AOL and CompuServe, meanwhile, have fought back -- winning a court injunction in February requiring Cyberpromotions to leave identifying evidence on their advertisements so that filtering mechanisms would be effective, and banning spam outright in the case of CompuServe.

Close to home, Luke Schelvan, System Administrator at Missoula's Internet Connect Services, says that of the 30,000 emails processed every day, about 60 percent are spam. This signal-to-noise ratio has become so abhorrent that he has developed and installed an email filter to block email from known spammers. This protects users from much of the junk mail, but does little for ICS's system resources.

Ultimately, that's why spam is so objectionable. Unlike paper junk mail, in which advertisers pay the production and postage costs, unsolicited commercial email functions under a recipient-pays system. Even if it seems like little hassle to simply delete the advertisements from your mailbox, this chore begins to cost when you're receiving 40 or 50 or 100 spams every day, especially if you're paying long-distance charges to connect.

The more significant cost, though, is in system resources. Your Internet provider pays for their connection to the Net, and how much they pay is largely related to how much bandwidth they use. When a spammer can bombard your provider with hundreds of thousands of (either incoming or outgoing) junk email in a single day, the provider uses more bandwidth. Their servers' disk space and processing resources are also inordinately strained.

System administrators are forced to spend time upgrading and mainlining the overworked machines. The provider has no choice but to pass all these costs on to you, the end user.

In the long-standing tradition of the Internet, cyberlibertarians call for technological rather than legislative solutions. This is attractive, but it must be remembered that the spammers are not technologically inept. They've developed software to cull millions of email addresses, relay their junk mail through third-party servers, effectively cloak their origins, and change their addresses daily to stymie filtering tools.

So, a legislative solution may be looming. At least three bills are being considered by federal lawmakers:

  • S 771 would require that all spammers identify their emails with the word "advertisement" in the subject line. End users would then be able to request that their ISP block further mail from that domain.

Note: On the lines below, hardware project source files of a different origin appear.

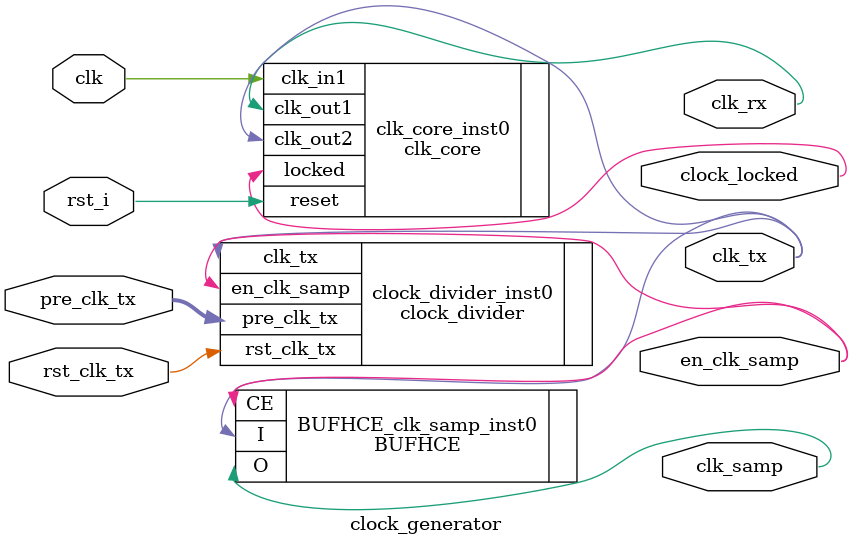
<source format=v>
`timescale 1ns / 1ps


module clock_generator(
    input clk,
    input rst_i,
    input rst_clk_tx,
    input [15:0] pre_clk_tx,
    
    output clk_rx,
    output clk_tx,
    output clk_samp,
    output en_clk_samp,
    output clock_locked
);
    clock_divider clock_divider_inst0(
        .clk_tx(clk_tx),
        .rst_clk_tx(rst_clk_tx),
        .pre_clk_tx(pre_clk_tx),
        .en_clk_samp(en_clk_samp)
    );

    clk_core clk_core_inst0(
        .clk_in1(clk),
        .clk_out1(clk_rx),
        .clk_out2(clk_tx),
        .reset(rst_i),
        .locked(clock_locked)
    );
    
    BUFHCE#(
        .INIT_OUT(0)
    )
    BUFHCE_clk_samp_inst0(
        .O(clk_samp),
        .CE(en_clk_samp),
        .I(clk_tx)
    );
endmodule

</source>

The problem with this bill is that the difficult work -- and the fines -- are required of the ISPs, rather than the spammers themselves.

  • S 875 would criminalize bogus "from" addresses and require spammers to honor unsubscribe requests. The goal here is to make spam more palatable and trustworthy, in effect, legitimizing junk.

  • HR 1785 goes after the spammers at the source. Actually an amendment to the 1991 anti-junk-fax Telephone Consumer Protection Act, the bill would simply make it illegal to send an unsolicited commercial email to someone with whom you have no prior business or personal relationship. Violators would be tracked not by their domain name (which prevents spammers from hiding behind variable addresses), but by their mailing address or ISP, and could be sued up to $1,500 per email.